== Segment start ==

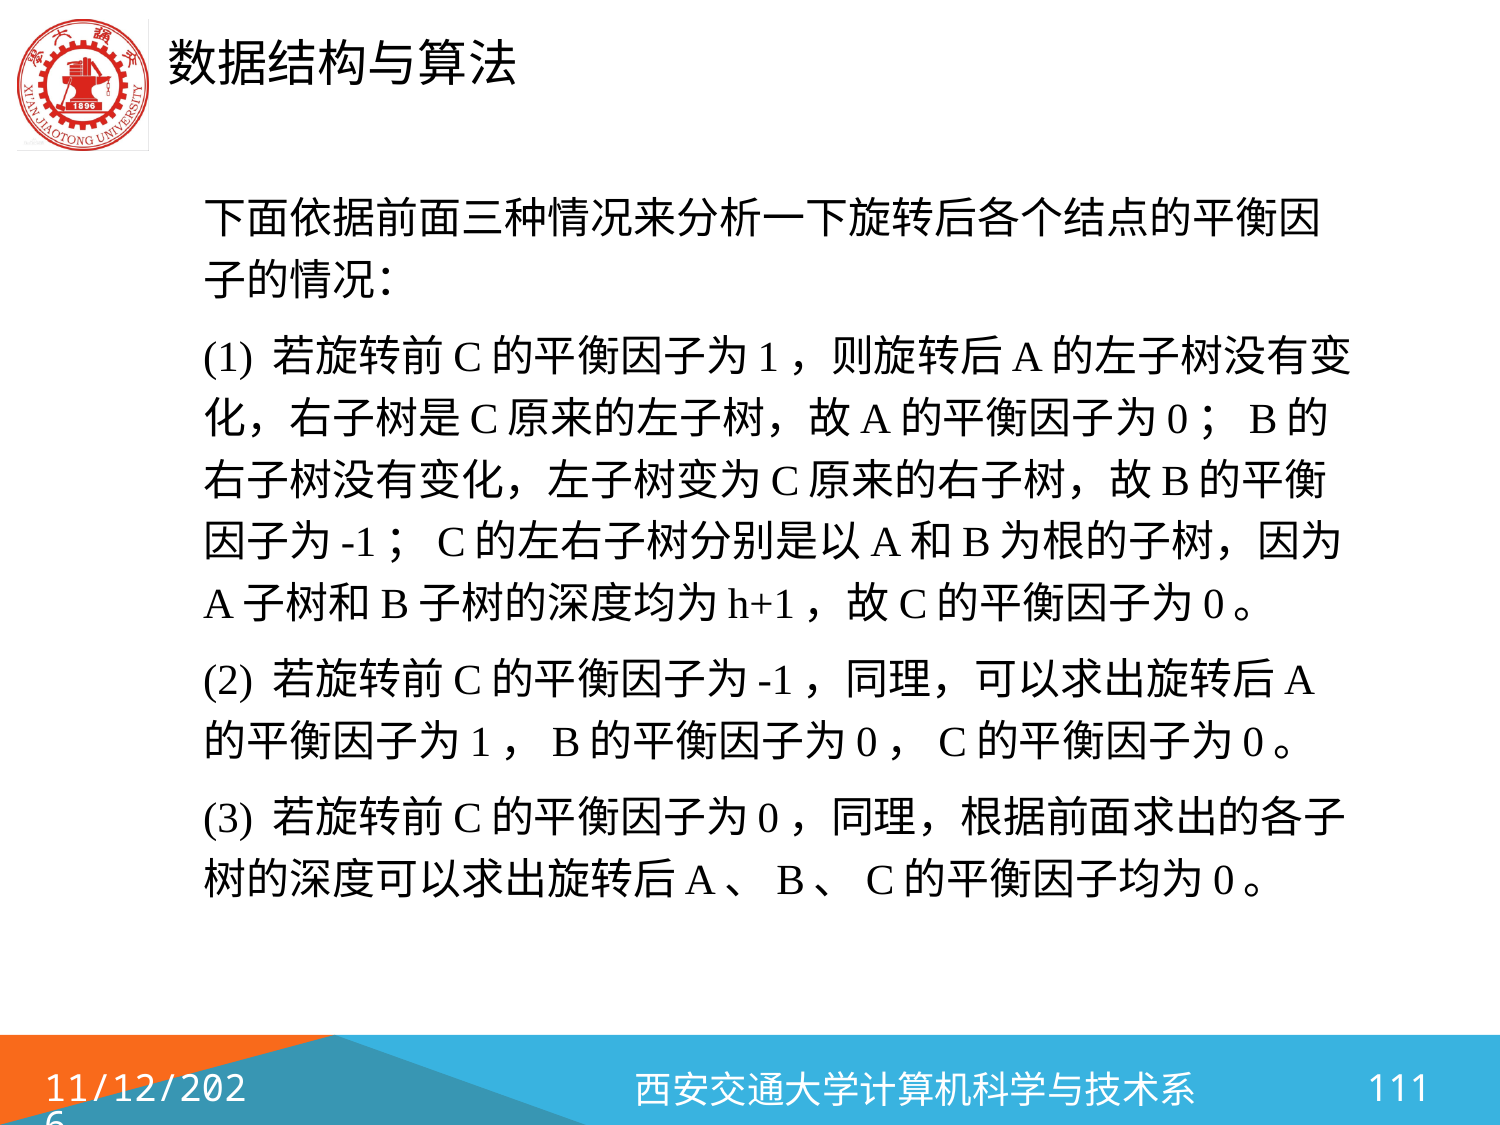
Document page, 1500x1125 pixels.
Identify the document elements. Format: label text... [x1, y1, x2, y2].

list 下面依据前面三种情况来分析一下旋转后各个结点的平衡因子的情况： (1) 若旋转前C的平衡因子为1，则旋转后A的左子树没有变化，右子树是C原来的左子树，故A的平衡因子为0；B的右子树没有变化，左子树变为C原来的右子树，故B的平衡因子为-1；C的左右子树分别是以A和B为根的子树，因为A子树和B子树的深度均为h+1，故C的平衡因子为0。 (2) 若旋转前C的平衡因子为-1，同理，可以求出旋转后A的平衡因子为1，B的平衡因子为0，C的平衡因子为0。 (3) 若旋转前C的平衡因子为0，同理，根据前面求出的各子树的深度可以求出旋转后A、B、C的平衡因子均为0。 [135, 172, 1370, 1024]
picture [17, 19, 149, 151]
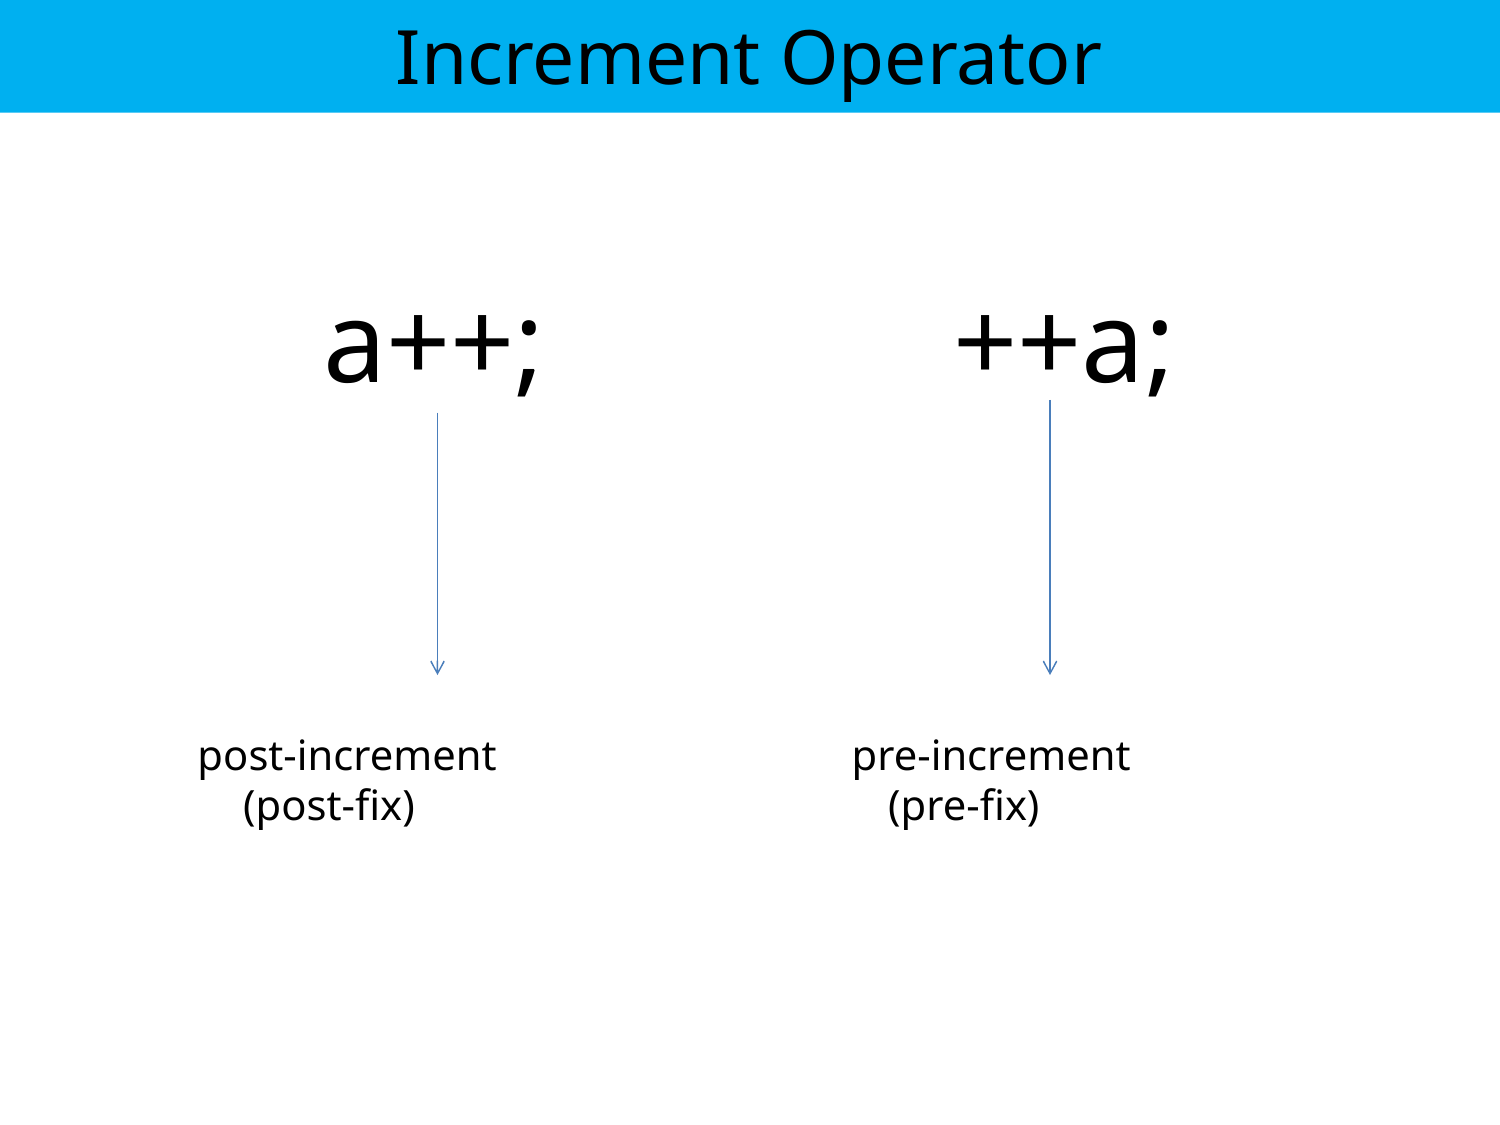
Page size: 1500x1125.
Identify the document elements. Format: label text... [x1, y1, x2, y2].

list a++; ++a; post-increment pre-increment (post-fix) (pre-fix) [75, 262, 1425, 1005]
text_box Increment Operator [0, 0, 1500, 113]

== Segment end ==

__Your objective__
Restate the records word for word and drop the images.

__Answer space__
Document page, 1500x1125 pixels.
Identify the document elements. Format: label text... [x1, y1, x2, y2].

list 下面依据前面三种情况来分析一下旋转后各个结点的平衡因子的情况： (1) 若旋转前C的平衡因子为1，则旋转后A的左子树没有变化，右子树是C原来的左子树，故A的平衡因子为0；B的右子树没有变化，左子树变为C原来的右子树，故B的平衡因子为-1；C的左右子树分别是以A和B为根的子树，因为A子树和B子树的深度均为h+1，故C的平衡因子为0。 (2) 若旋转前C的平衡因子为-1，同理，可以求出旋转后A的平衡因子为1，B的平衡因子为0，C的平衡因子为0。 (3) 若旋转前C的平衡因子为0，同理，根据前面求出的各子树的深度可以求出旋转后A、B、C的平衡因子均为0。 [135, 172, 1370, 1024]
picture [17, 19, 149, 151]
Page size: 1500x1125.
Identify the document elements. Format: label text... [x1, y1, x2, y2].

list a++; ++a; post-increment pre-increment (post-fix) (pre-fix) [75, 262, 1425, 1005]
text_box Increment Operator [0, 0, 1500, 113]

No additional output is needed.